Tuesday, April 14, 2015

Latest Review/Errata

First of all, I'd like to say to whoever did the anonymous review of "The Vimana Incident" posted on its Furplanet order page, thank you for your honesty and I would love to talk to you in detail about how I might have improved it. I'm making a serious effort to improve myself as a writer and reaching out to anyone willing to call out the flaws in my work.
I know this review was a particularly honest one because these were things I was concerned about, but had a hard time fixing. This was my attempt at writing the best story I could with my current abilities but it shows that I'm still lacking.
Lt. Aksakova's backstory is one I particularly regret being stumped on how to develop more because she is an interesting character, being a female officer, the one Soviet member of the crew, and asexual. She's the odd one out in so many ways and I wanted to tell more about her, but I was struggling with pacing and was afraid it would slow the book down. A good writer should know how to fit something like that without breaking pace, though, and I'm embarrassed to say it's one of the things I still haven't figured out.
This also means I didn't quite succeed in what I set out to do, which was to write a book with all of the best qualities of a Philip K. Dick novel but none of its drawbacks. Instead, I've got ideas, and those ideas are good, but I'm hitting a wall when it comes to developing them and setting a steady pace. I've seen that exact same critique of Dick.
I don't want to be just a carbon copy of him; I want to be better and I have a clear set of objectives on how to do that. I just need someone who has actually read my work to help me with a bit of advice.
If the writer of that review is reading this, please get in touch. PM me or send me an e-mail (my first name_my last name at yahoo dot com) and let's talk writing.
Also, one major Errata I MUST acknowledge before someone calls me out on it: In the acknowledgments I described Johnathan Lethem as an "editor" when what I intended to say was "award-winning writer and one of the editors of Philip K. Dick's Exegesis" but overlooked the passage in my revisions. My sincerest apologies to Dr. Lethem, this was not intended as a slight but was an innocent oversight on my part.

Sunday, April 12, 2015

"The Vimana Incident" Now Available From Fusselschwarm!

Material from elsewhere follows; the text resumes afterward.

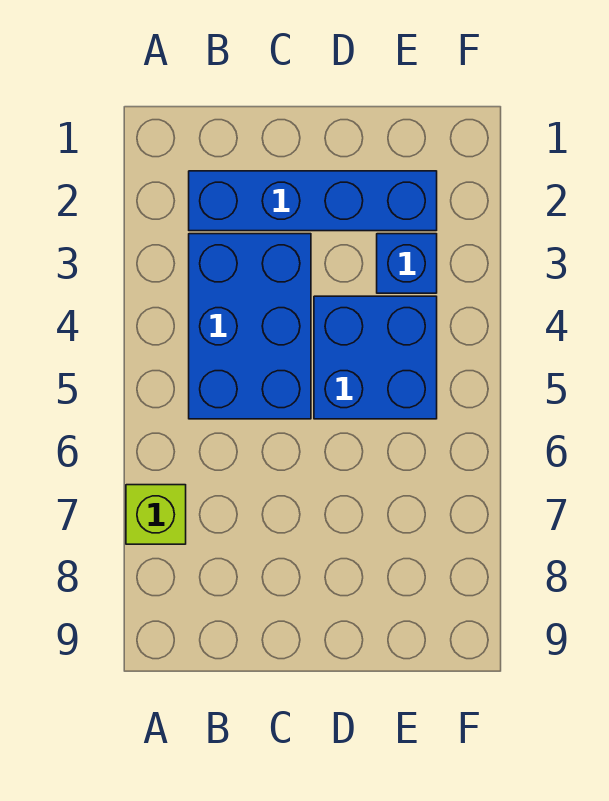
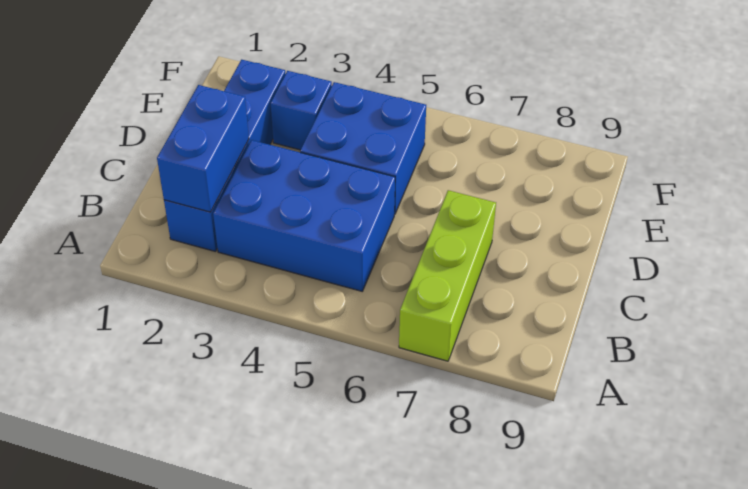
lime 1x1 brick [126,485,186,544] -> lime 1x3 brick [399,190,496,361]
none -> blue 1x2 brick [157,85,249,212]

My readers in the EU will be happy to know that "The Vimana Incident" is now available from Fusselschwarm!

I missed the announcement, as it has apparently been available for a little while now, but I thought I'd go ahead and mention it.

You can purchase your copy here:

http://www.maennerschwarm.de/Laden/htdocs/index.php?option=com_content&view=category&layout=blog&id=67&Itemid=121#Novels

Or you can stop by the Fusselschwarm table at any of the conventions or book fairs they attend.  Also, be sure to check out @fusselschwarm on Twitter.

Sunday, April 5, 2015

Where I Am As An Author

As you probably know if you've read the posts in this blog so far, I am a small press author and I don't make a whole lot off my writing.  It started out as something of a hobby, writing from within the furry community where making a living off of any sort of work is unlikely; it's a small, mostly Interned-based community that enjoys stories, art, and other media involving anthropomorphic animal stories and although sexual material is definitely out there, non-sexual stories and art still sell decently well.

The first book I published (also the first manuscript of any sort I actually sold copies of) was a dieselpunk action romance called "Basecraft Cirrostratus," and yes, it did play somewhat to the sexual aspect of things.  I've been told by a few non-furry readers, though, that aside from the sex it's actually a decent early attempt at a story, kind of in the vein of "The Rocketeer" and "Sky Captain and the World of Tomorrow" in a dystopian setting inspired by the neoliberal crony capitalism and dominionist politics of the 2000s.  As such, it was hardly "porn" so much as an adventure story with erotic scenes.

It got decent reviews, and was greeted enthusiastically enough that I began to think that maybe I would eventually have what it took to support myself as an author.  I was called out on being too brief and breezy in my pacing, sort of the opposite of what you hear about amateur authors most of the time.  There were also minor issues with forced dialog and a plot just a little too fraught with convenient coincidences (though I did lampshade it somewhat in the sequel by having all the loose ends from the first book come back to haunt the protagonists).  But after a while, sales slowed and I decided to put something else out.